──────── Provided data

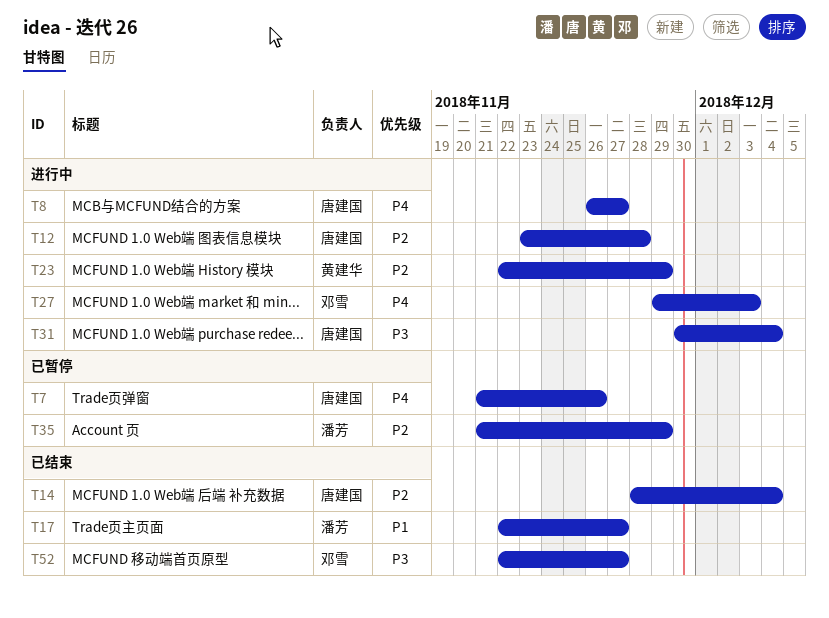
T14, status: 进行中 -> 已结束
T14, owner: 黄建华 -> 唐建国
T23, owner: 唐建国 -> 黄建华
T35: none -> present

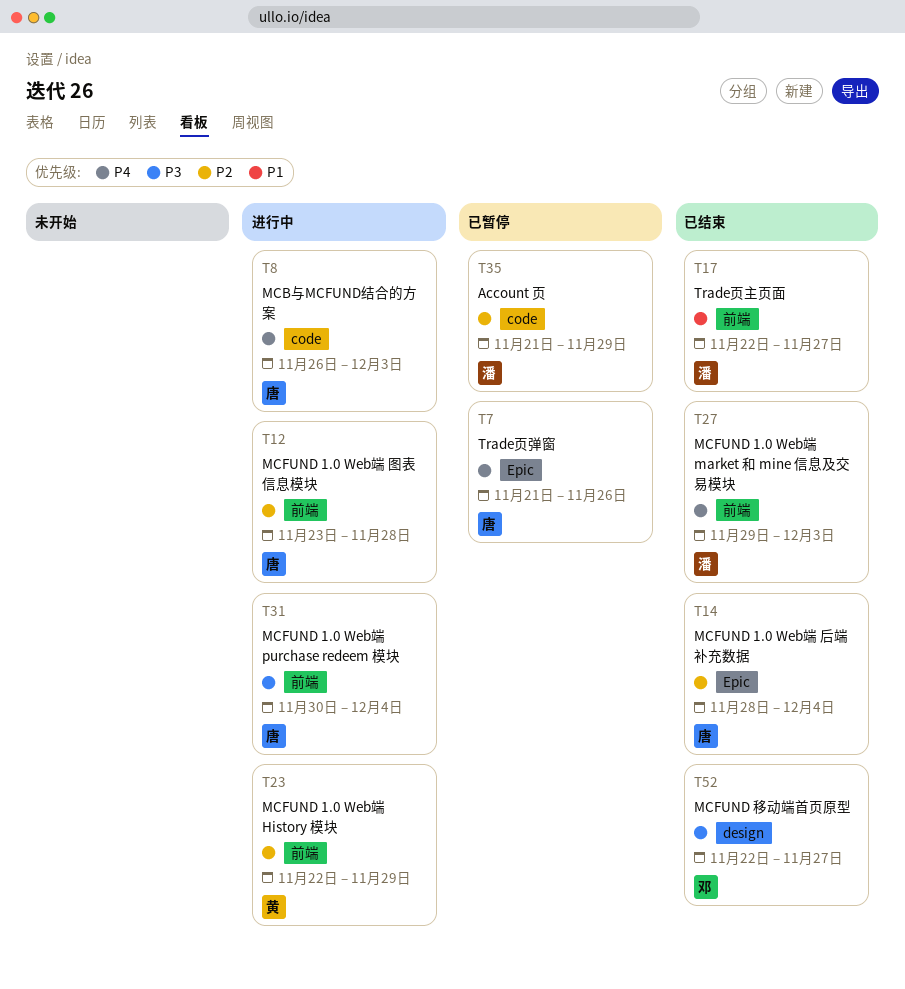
T8, due: Nov 27 -> Dec 3
T27, status: 进行中 -> 已结束
T27, owner: 邓雪 -> 潘芳

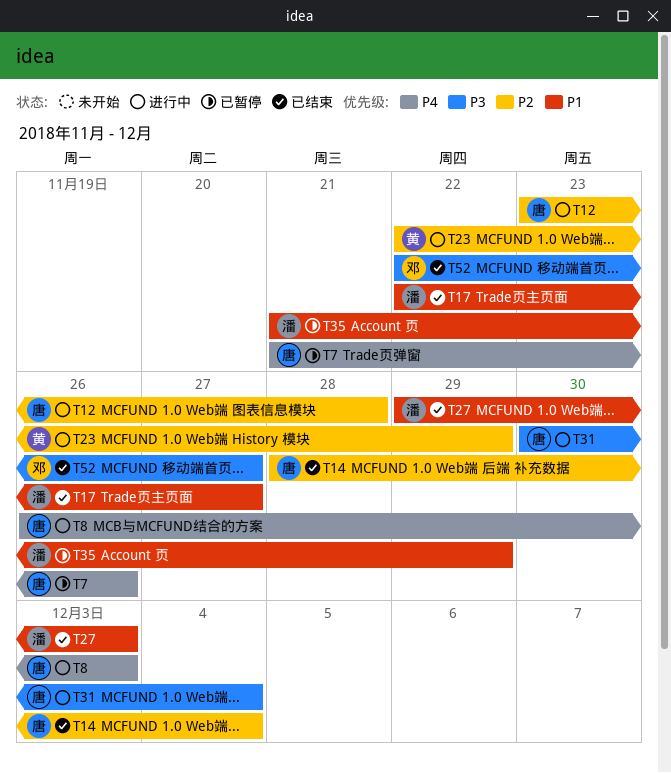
T27, priority: P4 -> P1
T35, priority: P2 -> P1

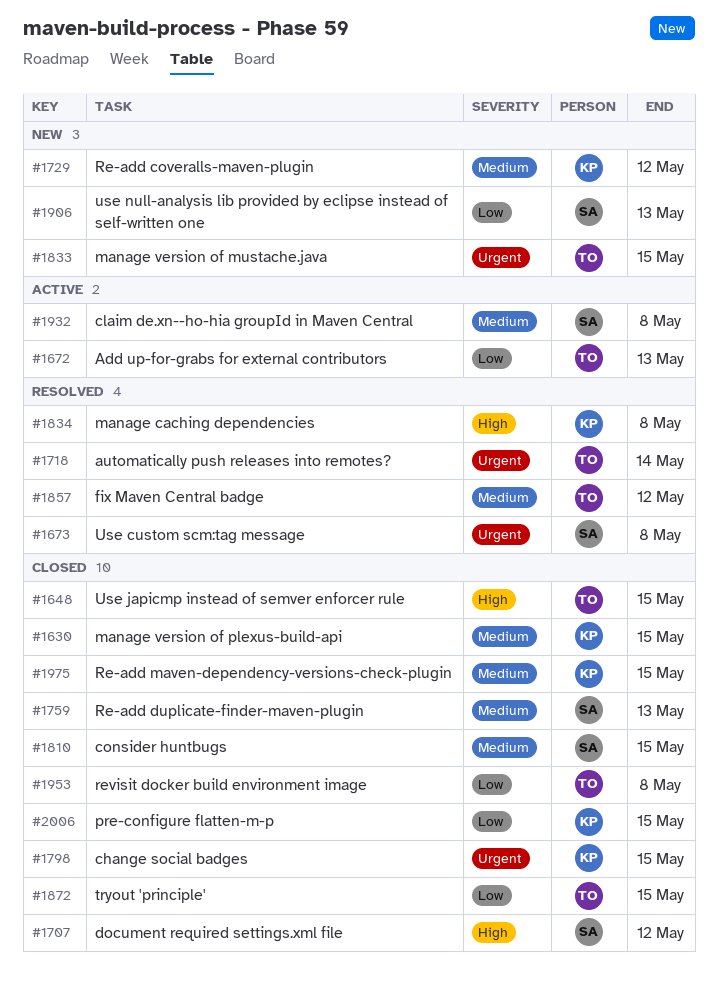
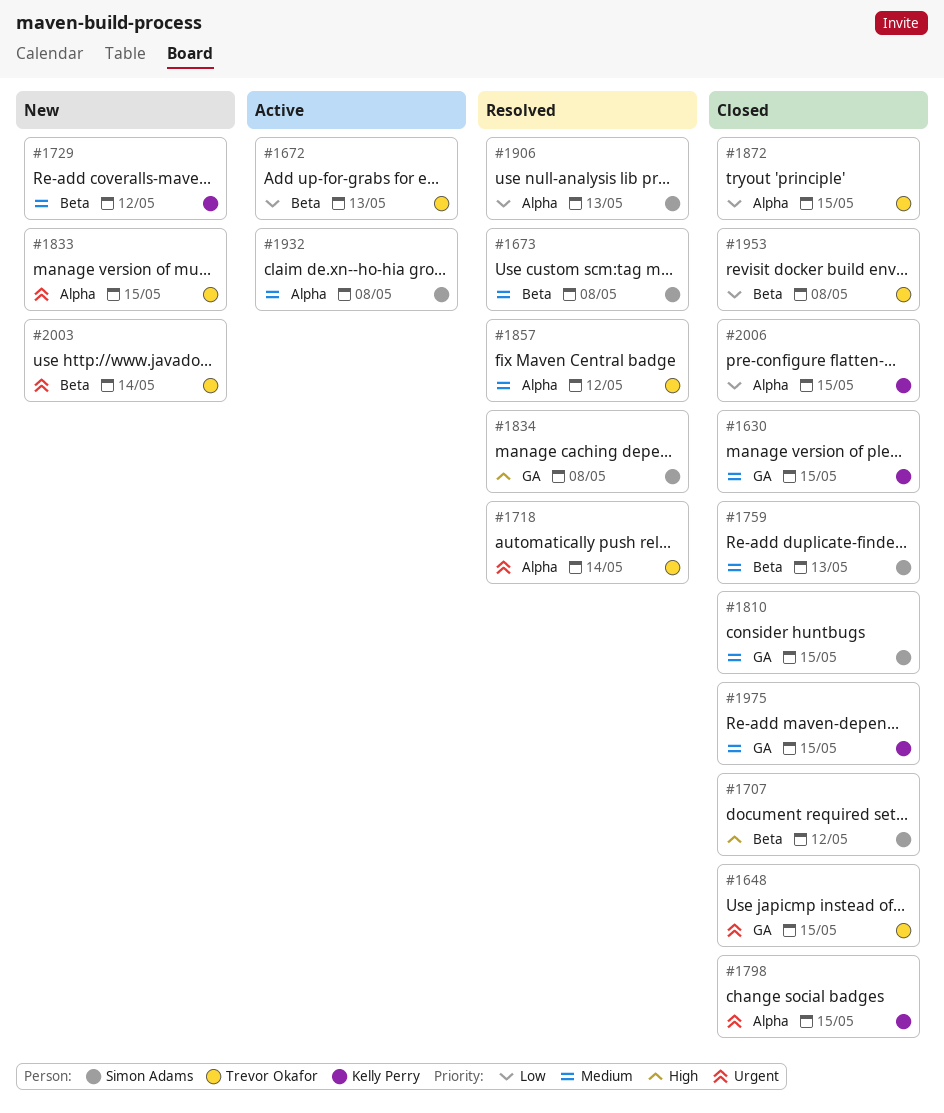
#1648, priority: High -> Urgent
#1673, priority: Urgent -> Medium
#1834, owner: Kelly Perry -> Simon Adams
#1906, status: New -> Resolved
#2003: none -> present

────────────────

■ **What is being asked**: Return the data exactly as it stands, minus the pictures.

■ **Task output**:
T14, status: 进行中 -> 已结束
T14, owner: 黄建华 -> 唐建国
T23, owner: 唐建国 -> 黄建华
T35: none -> present

T8, due: Nov 27 -> Dec 3
T27, status: 进行中 -> 已结束
T27, owner: 邓雪 -> 潘芳

T27, priority: P4 -> P1
T35, priority: P2 -> P1

#1648, priority: High -> Urgent
#1673, priority: Urgent -> Medium
#1834, owner: Kelly Perry -> Simon Adams
#1906, status: New -> Resolved
#2003: none -> present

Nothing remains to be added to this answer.